__Entries taken from a collection__:
Start of Block

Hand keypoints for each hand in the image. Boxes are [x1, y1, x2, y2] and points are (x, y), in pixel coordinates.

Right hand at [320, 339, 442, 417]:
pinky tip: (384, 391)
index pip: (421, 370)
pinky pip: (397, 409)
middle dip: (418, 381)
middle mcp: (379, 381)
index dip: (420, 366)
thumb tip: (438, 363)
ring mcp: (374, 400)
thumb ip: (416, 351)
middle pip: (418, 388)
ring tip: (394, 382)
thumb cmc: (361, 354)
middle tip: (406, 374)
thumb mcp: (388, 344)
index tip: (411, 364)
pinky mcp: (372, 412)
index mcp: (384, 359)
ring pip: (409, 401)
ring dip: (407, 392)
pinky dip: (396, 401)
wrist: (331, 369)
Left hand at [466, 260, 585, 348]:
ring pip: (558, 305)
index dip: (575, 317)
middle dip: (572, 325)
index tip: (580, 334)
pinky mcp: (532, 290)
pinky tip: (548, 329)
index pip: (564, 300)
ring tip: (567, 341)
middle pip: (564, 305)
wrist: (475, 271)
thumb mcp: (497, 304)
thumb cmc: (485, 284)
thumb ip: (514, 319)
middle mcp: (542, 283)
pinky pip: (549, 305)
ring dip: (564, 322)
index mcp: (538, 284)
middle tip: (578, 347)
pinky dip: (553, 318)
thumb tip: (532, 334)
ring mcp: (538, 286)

End of Block
Start of Block

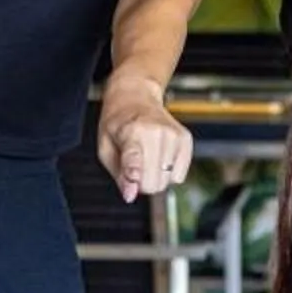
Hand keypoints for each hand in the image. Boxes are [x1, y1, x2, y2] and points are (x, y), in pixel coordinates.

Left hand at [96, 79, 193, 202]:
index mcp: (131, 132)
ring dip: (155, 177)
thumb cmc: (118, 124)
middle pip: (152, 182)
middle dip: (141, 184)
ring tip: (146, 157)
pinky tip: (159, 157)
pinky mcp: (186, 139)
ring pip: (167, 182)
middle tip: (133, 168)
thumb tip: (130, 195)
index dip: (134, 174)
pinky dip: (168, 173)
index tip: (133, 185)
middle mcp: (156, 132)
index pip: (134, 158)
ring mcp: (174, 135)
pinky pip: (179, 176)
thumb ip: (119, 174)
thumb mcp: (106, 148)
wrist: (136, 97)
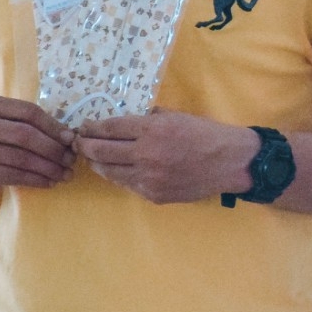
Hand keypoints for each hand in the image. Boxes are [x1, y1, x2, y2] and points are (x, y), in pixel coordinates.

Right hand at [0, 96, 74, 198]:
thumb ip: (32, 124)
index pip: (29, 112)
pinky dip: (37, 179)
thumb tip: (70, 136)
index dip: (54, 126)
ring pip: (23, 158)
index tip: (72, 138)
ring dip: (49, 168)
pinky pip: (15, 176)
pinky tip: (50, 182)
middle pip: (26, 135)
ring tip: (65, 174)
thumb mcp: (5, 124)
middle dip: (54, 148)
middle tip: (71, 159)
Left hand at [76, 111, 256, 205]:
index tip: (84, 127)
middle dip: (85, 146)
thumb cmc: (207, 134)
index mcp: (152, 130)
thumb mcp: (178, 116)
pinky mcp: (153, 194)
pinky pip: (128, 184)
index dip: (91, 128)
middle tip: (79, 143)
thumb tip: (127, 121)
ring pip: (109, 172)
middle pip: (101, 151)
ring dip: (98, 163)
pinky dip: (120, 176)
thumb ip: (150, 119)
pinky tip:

End of Block
Start of Block

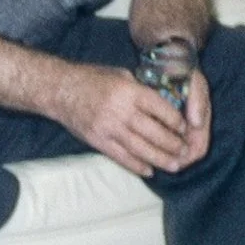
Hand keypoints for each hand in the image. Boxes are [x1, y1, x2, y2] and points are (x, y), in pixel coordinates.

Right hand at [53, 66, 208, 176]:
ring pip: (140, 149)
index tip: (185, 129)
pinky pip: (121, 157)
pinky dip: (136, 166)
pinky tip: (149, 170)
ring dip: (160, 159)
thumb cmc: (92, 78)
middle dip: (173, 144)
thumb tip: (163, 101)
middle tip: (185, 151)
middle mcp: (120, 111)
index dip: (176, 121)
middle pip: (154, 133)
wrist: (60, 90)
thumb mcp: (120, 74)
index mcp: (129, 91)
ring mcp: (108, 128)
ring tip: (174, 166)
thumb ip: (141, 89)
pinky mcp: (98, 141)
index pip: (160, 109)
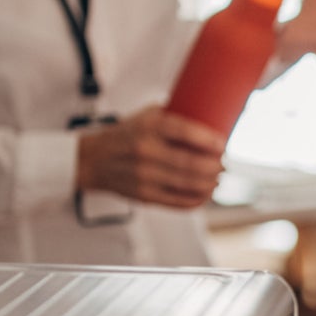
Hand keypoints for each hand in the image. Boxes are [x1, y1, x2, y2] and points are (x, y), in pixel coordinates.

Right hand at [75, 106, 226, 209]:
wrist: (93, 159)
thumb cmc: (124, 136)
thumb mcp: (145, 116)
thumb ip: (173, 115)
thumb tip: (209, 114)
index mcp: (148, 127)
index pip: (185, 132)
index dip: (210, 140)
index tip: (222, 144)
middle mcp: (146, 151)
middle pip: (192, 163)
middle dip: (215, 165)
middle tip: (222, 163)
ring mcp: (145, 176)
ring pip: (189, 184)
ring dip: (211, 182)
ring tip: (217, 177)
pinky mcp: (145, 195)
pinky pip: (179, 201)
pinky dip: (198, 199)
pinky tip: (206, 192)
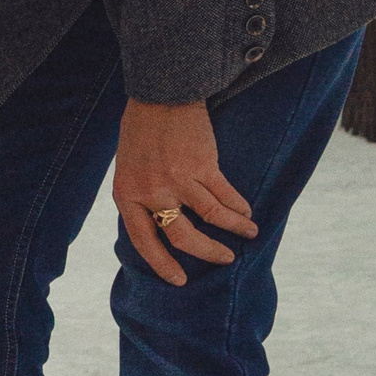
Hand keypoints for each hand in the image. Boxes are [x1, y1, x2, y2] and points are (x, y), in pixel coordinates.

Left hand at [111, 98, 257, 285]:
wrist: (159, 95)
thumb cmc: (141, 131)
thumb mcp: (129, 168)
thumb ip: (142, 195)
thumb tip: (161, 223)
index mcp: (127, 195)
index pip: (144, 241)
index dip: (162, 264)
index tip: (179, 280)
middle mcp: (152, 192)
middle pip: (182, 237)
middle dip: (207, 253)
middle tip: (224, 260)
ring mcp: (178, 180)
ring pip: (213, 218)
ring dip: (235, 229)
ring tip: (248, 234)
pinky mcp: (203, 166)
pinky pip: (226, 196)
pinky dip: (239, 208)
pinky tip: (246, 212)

End of Block

__REQUIRED ACTION__: From the records above, output only the lines starting at the one containing "index tip: (222, 144)" and ending at the one containing "pinky tip: (246, 212)", word for word. Pictures stay out.

__ANSWER BELOW__:
index tip: (222, 144)
middle mcp: (146, 151)
middle pip: (192, 163)
middle dip: (215, 165)
middle tip: (222, 163)
ring mcp: (145, 176)
ring pip: (189, 184)
ring dip: (211, 182)
ring tip: (217, 177)
pinky mcp: (145, 195)
pinky pip: (179, 201)
pinky dip: (198, 199)
pinky tip: (206, 192)
Hand keypoints for each hand in the image. Boxes are [x1, y1, x2, y2] and points are (x, y), in pixel coordinates.

Left hand at [111, 98, 257, 285]:
wrist: (159, 95)
thumb cmc: (141, 131)
thumb mcp: (129, 168)
thumb ip: (142, 195)
thumb tip: (161, 223)
index mcp: (127, 195)
index pip: (144, 241)
index dip: (162, 264)
index tip: (179, 280)
middle mcp: (152, 192)
middle pip: (182, 237)
middle dip: (207, 253)
middle tip: (224, 260)
ring mcp: (178, 180)
ring pip: (213, 218)
ring dip: (235, 229)
ring tip: (248, 234)
pinky mcp: (203, 166)
pinky pip: (226, 196)
pinky dip: (239, 208)
pinky tip: (246, 212)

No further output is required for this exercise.